Bobby and his small band continued to squat in Topanga. He roamed free in the hills, surviving as "a man of the mountains," holding court over a small cluster of hippies squatting alongside their tents, until he met Robert Aiken, and managed to get some work through the movie production company.
"We had some interesting talks," Aiken says. "On another occasion, I accompanied Beausoleil and the director of the Topanga film to a friend's apartment in Beverly Hills. The minute Beausoleil saw the pool, he said, like a child, `Oh, boy, a pool! That means I can swim -' and he threw off his clothes as he hurried outside to the water.
"When he was finished swimming, he and the director sat in the apartment and talked about Scientology until dawn. Bobby talked about a guy he knew named Charlie Manson, who was like `a holy man,' and whose head was totally tuned in to Scientology. It was morning and the director was completely exhausted, but Bobby was fresh and ready to put in a good day's work.
"I could never imagine Beausoleil as being ordinary," Aiken says, "or normal, in any regular sense. He was apart from the main wheels of society. Perhaps that was what Kenneth Anger's perceptive eye had caught instantly ...
"The movie in Topanga ended and we, the small crew, dismantled the property. When we left, Beausoleil was sad, sort of. It had been his ground that we'd stayed on, and he'd been very happy with all the activity ...'
It was late June, the astrologer recalls. "Beausoleil had plans but the putting of them into action seemed distant. He didn't want to go down on the Strip where they'd call him `Bummer Bob.' He was satisfied, he said, to stay in the tents in the woods with the h
ippies. But he was like being eaten up by the desire to move on - it was like a tide that was pulling at him. I could sense that there was nothing in the world that was going to hold him except a steel cage ...

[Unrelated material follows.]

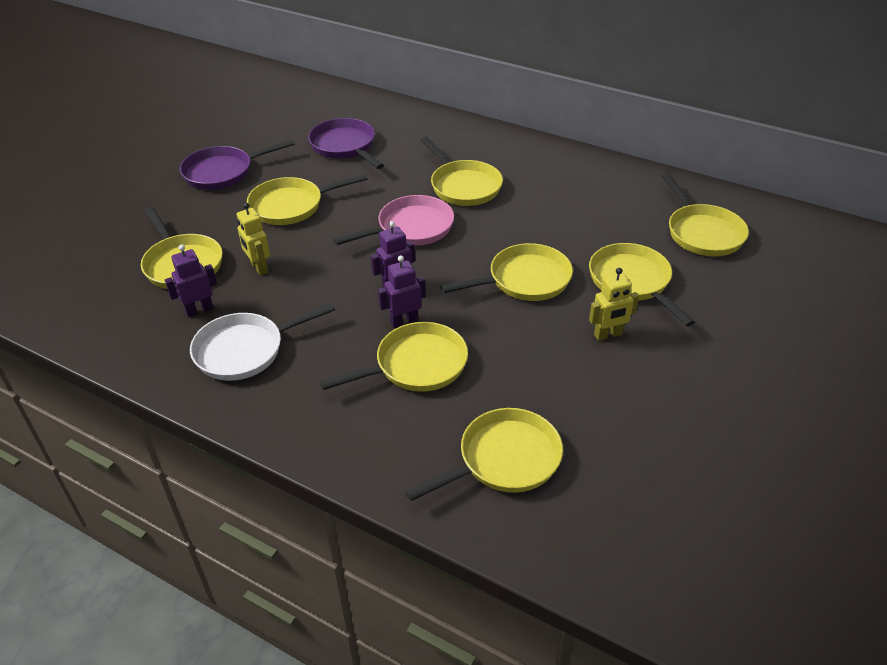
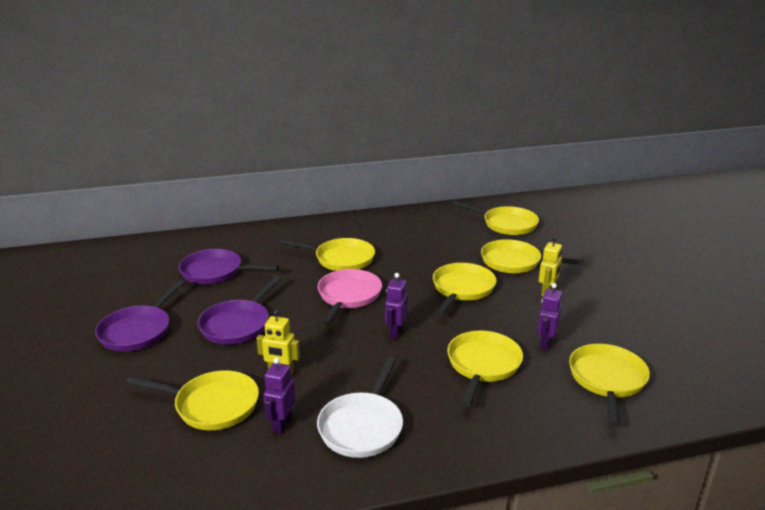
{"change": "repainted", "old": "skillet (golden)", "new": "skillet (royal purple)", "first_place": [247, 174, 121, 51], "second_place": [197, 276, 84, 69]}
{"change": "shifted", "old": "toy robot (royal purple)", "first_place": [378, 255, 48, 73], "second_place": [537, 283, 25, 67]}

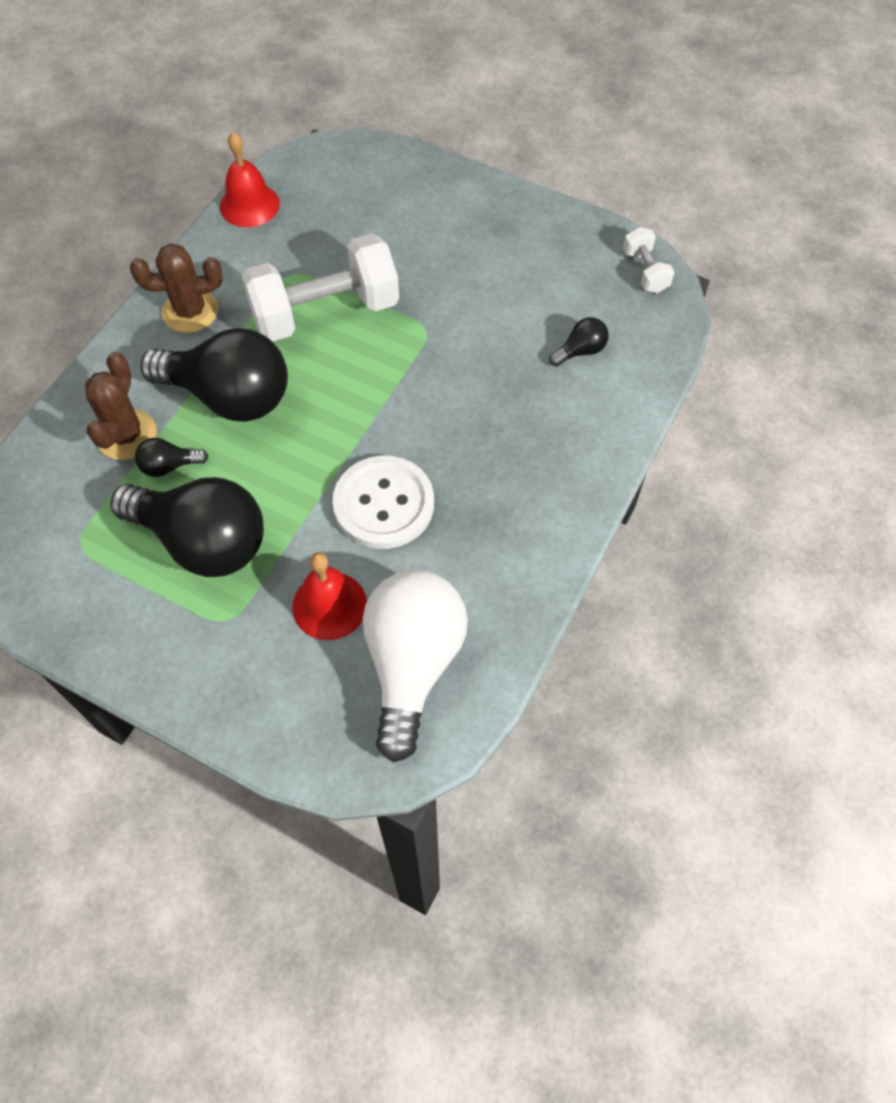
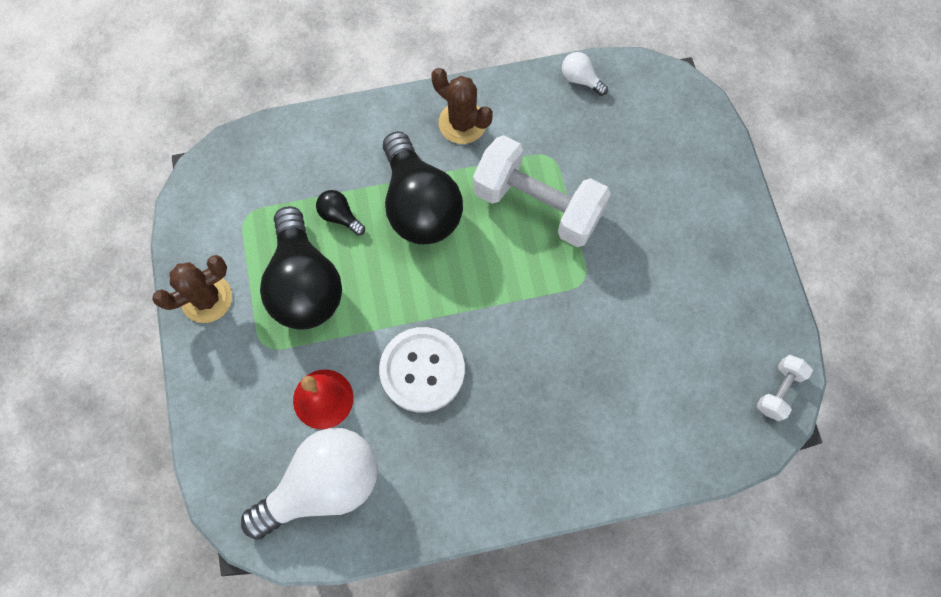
{"change": "swapped", "old": "hand bell (red)", "new": "bulb (pure white)", "first_place": [220, 132, 60, 95], "second_place": [562, 52, 46, 44]}
{"change": "gone", "old": "bulb (jet-black)", "first_place": [549, 317, 60, 49]}
{"change": "shifted", "old": "prickly plant (dark brown)", "first_place": [85, 352, 72, 108], "second_place": [152, 255, 80, 68]}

"He had a lot of close people around there and he seemed to be waiting, like for a command or something to come out of the blue."
Bobby says, "It was in the air - like a storm kicking up. Ever since meeting Charlie Manson and feeling that kind of brotherhood between but all that fire and friction between us as well, it spelled something was going to be going down. When I used to say that blood was going to run, I now knew exactly what I was saying by that ..."
"Helter-skelter is what it was," says Joe. "Charlie was all over like a queen bee, buzzing all around. He was changing, I should say it was more like a fever with his music ideas. He told us in the bus, `You're all a part of it, we are going to have what there is . . .' But the only action I saw was his hanging around with music people. He was staying in a house on the hill. Some of us slept on the bus. Many that had come along - and then there were others there in the wash - and a lot had scattered around the hills, too.
"Charlie would have maybe half a dozen of the girls, all running around naked up there, and he would give them to guys to ball or whatever, and he'd give them around like that, pass them out to people he figured could get him into the music business. I wasn't doing much then because I wasn't feeling good, and when Charlie asked me to move up into this house he was staying in, I passed on it. I'd already been in this shack up behind the little shopping center in Topanga, with these girls and a couple of guys, and they weren't close or anything with Charlie. He'd gotten to know a guy named Gary Hinman, who was going to get something going, something to do with the music - that's what Charlie told me. Pretty soon he moved into Hinman's pad with some of the girls, I think a couple of the guys, too ... The people I was with were on speed and after a week or so I was pretty sick. It was in my chest, and they took me to the General Hospital. They told me I was getting tuberculosis and had to stay there."